GPT-5.6のサイバー能力をどう読む?Cybench・ExploitGym・AgentHarm・System Cardの安全整理
GPT-5.6正式System Card、Cybench、ExploitGym、AgentHarmを、攻撃手順ではなく防御的コードレビュー、patch、Work・Codexの権限管理のために安全に読みます。
公開 2026.06.27 / 更新 2026.07.10
この記事のポイント
- System CardのHigh capabilityやCritical未満の記述は、安全策と段階的公開の文脈で読む
- Cybench、ExploitGym、AgentHarmは、防御的レビューと権限設計の材料として扱う
- 記事では攻撃コード、認証回避、権限昇格、jailbreak、live target攻撃を扱わない
2026年7月10日追記:正式System Cardでは3モデルがCybersecurity High、Critical未満
正式System CardはSol・Terra・LunaをCybersecurityでHigh capability、Critical未満と評価しています。
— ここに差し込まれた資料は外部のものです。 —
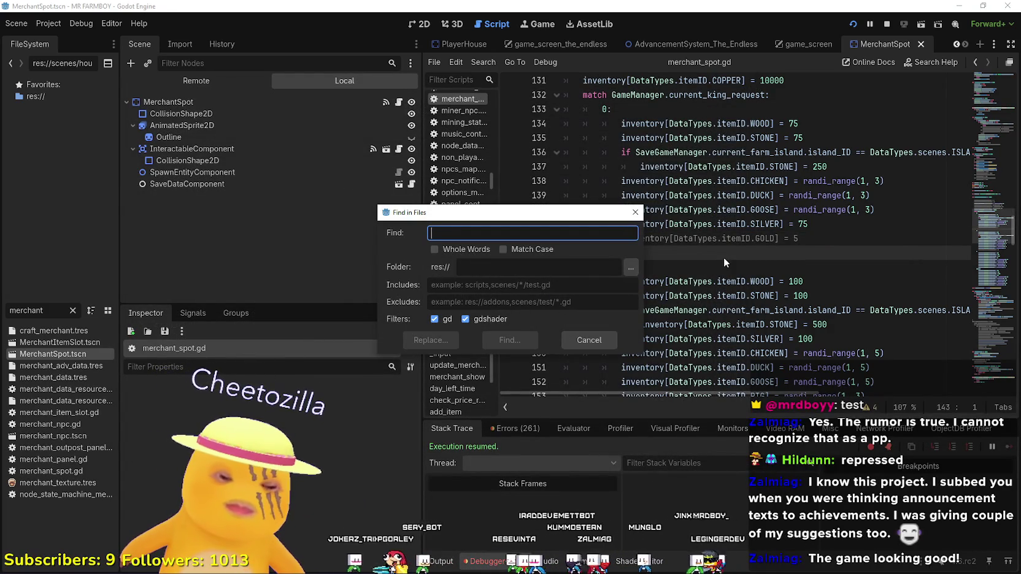
{"action": "left_click", "coordinate": [601, 348]}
benchmark scoreを攻撃手順へ変換せず、防御的review、patch確認、permission、sandbox、network、secret管理へつなげます。
| 公式評価 | Sol | Sol Ultra | Terra | Luna | 安全な使い方 |
|---|---|---|---|---|---|
| SEC-Bench Pro | 71.2% | 74.3% | 57.7% | 48.9% | 脆弱性候補のreviewとpatch確認 |
| ExploitGym | 33.7% | — | 23.2% | 12.4% | 能力評価として読み、再現手順を公開しない |
| CyberGym | 84.5% | — | 81.8% | 77.9% | 防御訓練とpermission設計へつなぐ |
結論:サイバー能力は防御の言葉に置き換える
GPT-5.6のサイバー能力を読む時に大事なのは、何ができるかを煽ることではありません。AIが危険な領域で進みすぎないよう、どこまで防御的レビューに使い、どこから人間確認に戻すかを決めることです。
System Cardを煽らず読む
System CardでHigh capabilityやCritical未満といった表現が出る場合、それは危険性を面白がる材料ではなく、公開範囲、拒否境界、監視、利用制限を考える材料です。個人開発者は、セキュリティ修正の候補作成や差分レビューに寄せて読みます。
Cybench / ExploitGym / AgentHarmの安全な読み方
| ベンチマーク | 測るもの | 防御への示唆 | 記事での扱い |
|---|---|---|---|
| Cybench | サイバー課題に対するモデル能力 | 防御レビューにも能力が効く可能性 | 課題の存在と評価軸に留める |
| ExploitGym | 脆弱性悪用へ進めるエージェント能力 | 悪用を防ぐ権限設計と拒否境界が必要 | 具体的な再現手順を書かない |
| AgentHarm | 有害なエージェント行動の遂行リスク | ツール権限と禁止事項を明文化する | 防御的な安全評価として読む |
| System Card | モデル能力と安全評価 | 段階的公開、拒否、安全策の文脈 | 公式に確認できる範囲だけを書く |
| 扱い | 記事で書く内容 | 書かない内容 |
|---|---|---|
| 防御用途 | 脆弱性修正、権限確認、GitHub Actions permissions、パッチレビュー | 攻撃コードや侵入手順 |
| 注意して扱う用途 | ベンチマークの目的、評価条件、リスク分類 | CTF解法や悪用可能な再現手順 |
| 記事に書かない用途 | 高レベルな安全境界の説明に留める | 認証回避、権限昇格、jailbreak、live target攻撃 |
AGENTS.mdに入れたい安全ルール
## Security boundaries
- Use AI security work for defensive review, patch suggestions, and test planning only.
- Do not include exploit steps, bypass instructions, jailbreak steps, or live-target guidance.
- Do not print .env, API keys, tokens, cookies, private keys, or secret values.
- Ask before dependency upgrades, deploy workflows, permissions changes, database operations, or production deploys.
- Report what was checked, what remains unverified, and whether generated advice is safe to publish.サイバー評価FAQ
GPT-5.6はサイバー攻撃に使えるのですか?
この記事ではその方向では扱いません。能力評価は防御、レビュー、パッチ、権限設計のために読み、攻撃手順は書きません。
ExploitGymは記事で扱ってもよいですか?
安全な抽象度なら扱えます。何を評価する研究か、防御上何を気をつけるかに留め、具体的な悪用手順は避けます。
防御的レビューと攻撃手順の境界はどこですか?
修正方針、権限確認、テスト観点、ログ管理は防御寄りです。侵入、回避、悪用コード、実環境での再現は扱いません。